[Start of Attachment]
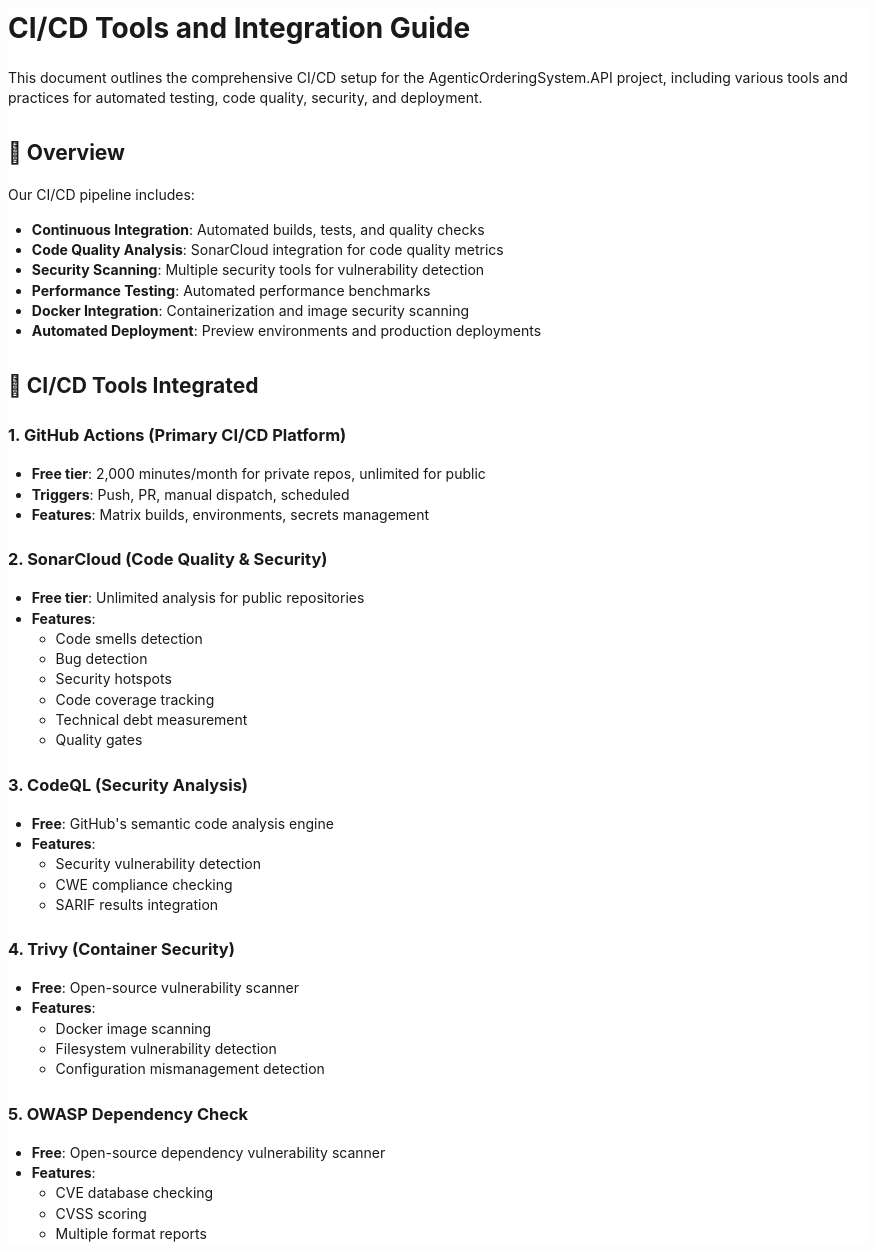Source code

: # CI/CD Tools and Integration Guide

This document outlines the comprehensive CI/CD setup for the AgenticOrderingSystem.API project, including various tools and practices for automated testing, code quality, security, and deployment.

## 🚀 Overview

Our CI/CD pipeline includes:
- **Continuous Integration**: Automated builds, tests, and quality checks
- **Code Quality Analysis**: SonarCloud integration for code quality metrics
- **Security Scanning**: Multiple security tools for vulnerability detection
- **Performance Testing**: Automated performance benchmarks
- **Docker Integration**: Containerization and image security scanning
- **Automated Deployment**: Preview environments and production deployments

## 🔧 CI/CD Tools Integrated

### 1. GitHub Actions (Primary CI/CD Platform)
- **Free tier**: 2,000 minutes/month for private repos, unlimited for public
- **Triggers**: Push, PR, manual dispatch, scheduled
- **Features**: Matrix builds, environments, secrets management

### 2. SonarCloud (Code Quality & Security)
- **Free tier**: Unlimited analysis for public repositories
- **Features**: 
  - Code smells detection
  - Bug detection
  - Security hotspots
  - Code coverage tracking
  - Technical debt measurement
  - Quality gates

### 3. CodeQL (Security Analysis)
- **Free**: GitHub's semantic code analysis engine
- **Features**:
  - Security vulnerability detection
  - CWE compliance checking
  - SARIF results integration

### 4. Trivy (Container Security)
- **Free**: Open-source vulnerability scanner
- **Features**:
  - Docker image scanning
  - Filesystem vulnerability detection
  - Configuration mismanagement detection

### 5. OWASP Dependency Check
- **Free**: Open-source dependency vulnerability scanner
- **Features**:
  - CVE database checking
  - CVSS scoring
  - Multiple format reports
[End of Attachment]
◆ YOUR INSTRUCTIONS
Give back exactly the lines of the listing above that run from the line with "- **Free**: GitHub's" to the line with "- CVSS scoring", inclusive.

◆ WRITTEN SOLUTION
- **Free**: GitHub's semantic code analysis engine
- **Features**:
  - Security vulnerability detection
  - CWE compliance checking
  - SARIF results integration

### 4. Trivy (Container Security)
- **Free**: Open-source vulnerability scanner
- **Features**:
  - Docker image scanning
  - Filesystem vulnerability detection
  - Configuration mismanagement detection

### 5. OWASP Dependency Check
- **Free**: Open-source dependency vulnerability scanner
- **Features**:
  - CVE database checking
  - CVSS scoring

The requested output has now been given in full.